We were talking about, you know, the whole process of personal growth and how it requires us to stop feeling so damn guilty about our supposed “shortcomings.” Chinese Five Element Theory says that we’re all made up of a unique combination of fire, earth, metal, water and wood. Our particular cocktail of elements determines many of our strengths, as well as the qualities that can present challenges and issues we’ll likely have to grapple with in our lives. Ayurveda’s concept of doshas is similar in certain ways. Even Western astrology promotes the idea that we come into life with certain inclinations and tendencies that are fundamental to our character and personality.
On one level, these traditions are all different ways of explaining the truth that we are who we are – and that’s not necessarily good or bad, it just is what it is (I know, that’s a major simplification – but stay with me on this).

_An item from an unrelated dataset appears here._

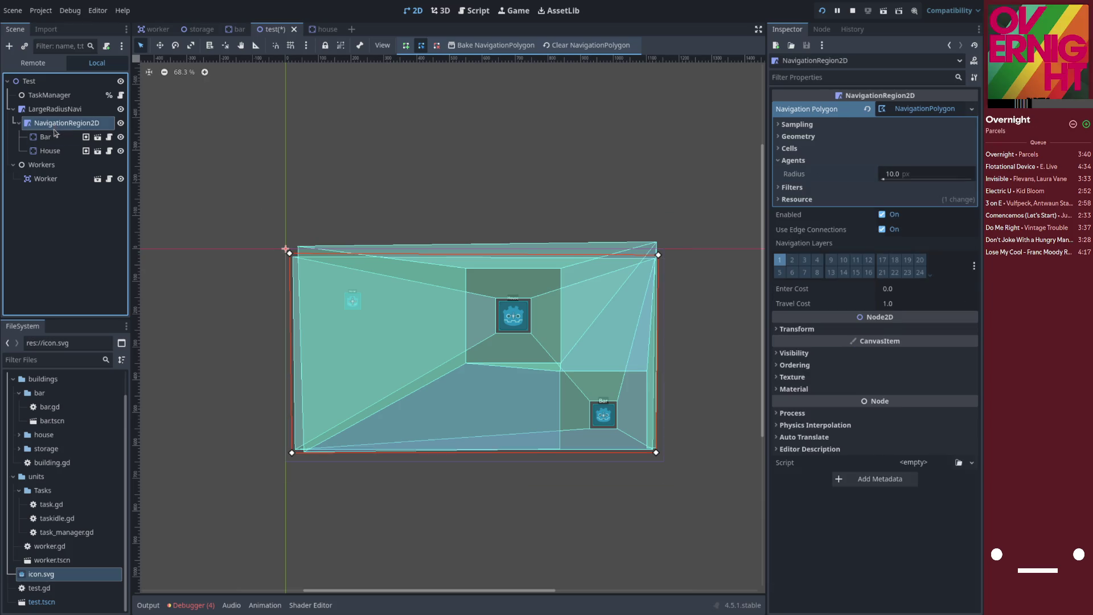
click(49, 138)
click(46, 179)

Our mission in life – if we choose to accept it – is to use those character traits as tools to help us grow. So – stop criticizing yourself! If you’re an introvert who tends to work better in a quiet space alone, being critical of yourself and trying to become someone who works well in fast-paced offices with a lot of people is counter-productive. There’s nothing wrong with the way you are.
We live in a society that values certain characteristics much more than others. Being outgoing, extroverted, tenacious almost to a fault and bold when it comes to asserting authority are traits that we tend to see as positive in this country. Think of the archetypical high-powered corporate CEO. But not everyone operates that way. If that’s not you, feeling bad about yourself and wishing you were someone you’re not will only be self-destructive. It’s important to accept your lovely self just the way you are – and to see that the strengths and challenges your personality traits have given you are among the building blocks of personal growth.
Or maybe you’re not someone who can sit for hours, poring over the same project. Maybe you need to take breaks to let your mind wander. That’s perfectly fine! It doesn’t mean you’re not willing to work hard – it just means you have a different style. So allow yourself to take a few minutes and get some fresh air – or watch some stupid cat videos (here, we’ll help you out). You’ll be more effective – and a whole lot happier – if you do what’s best for yourself.
So if you have a character trait you wish you could change, know that there’s a good chance that the trait itself is not inherently bad. If you’re fighting it rather than accepting it and working with it – that’s when the trait can lead to undesirable outcomes. So try to accept yourself as you are – you don’t need to fit into anyone else’s mold.